[Dataset excerpt]
________________________

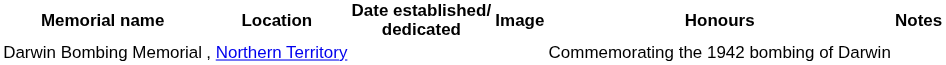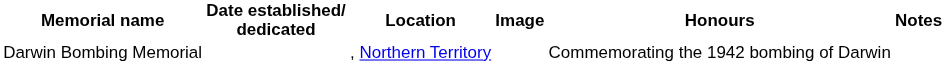columns swapped: Location <-> Date established/ dedicated
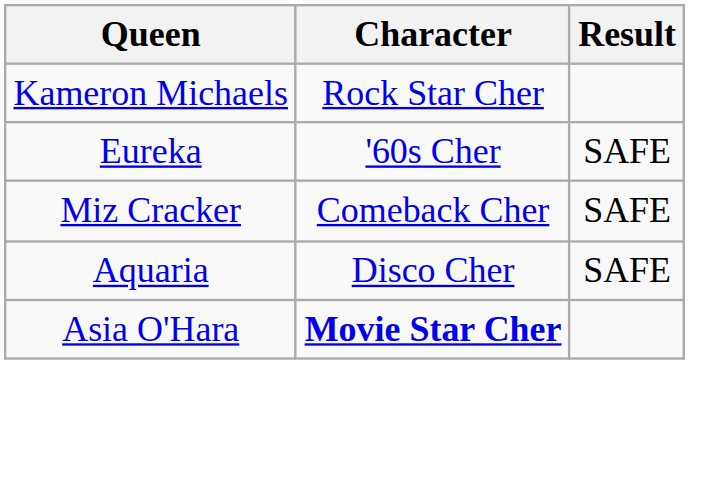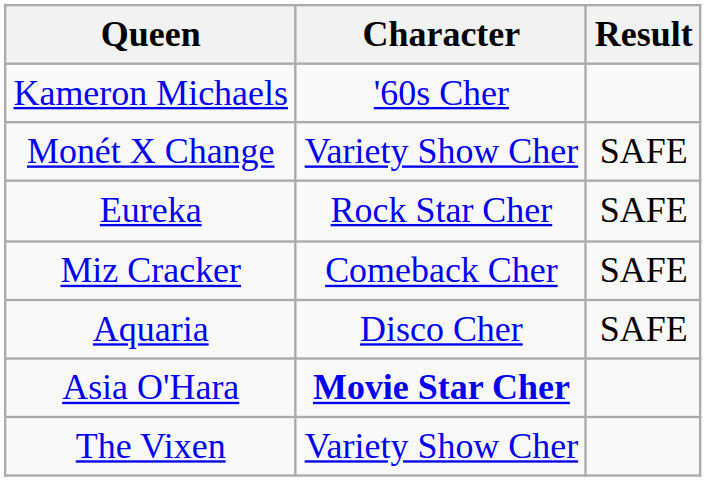Kameron Michaels | Character: Rock Star Cher -> '60s Cher
+ row: Monét X Change | Variety Show Cher | SAFE
Eureka | Character: '60s Cher -> Rock Star Cher
+ row: The Vixen | Variety Show Cher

________________________

→ **Written problem**
Reproduce every line of the entries above word for word, omitting the pictures.

→ **Final result**
columns swapped: Location <-> Date established/ dedicated
Kameron Michaels | Character: Rock Star Cher -> '60s Cher
+ row: Monét X Change | Variety Show Cher | SAFE
Eureka | Character: '60s Cher -> Rock Star Cher
+ row: The Vixen | Variety Show Cher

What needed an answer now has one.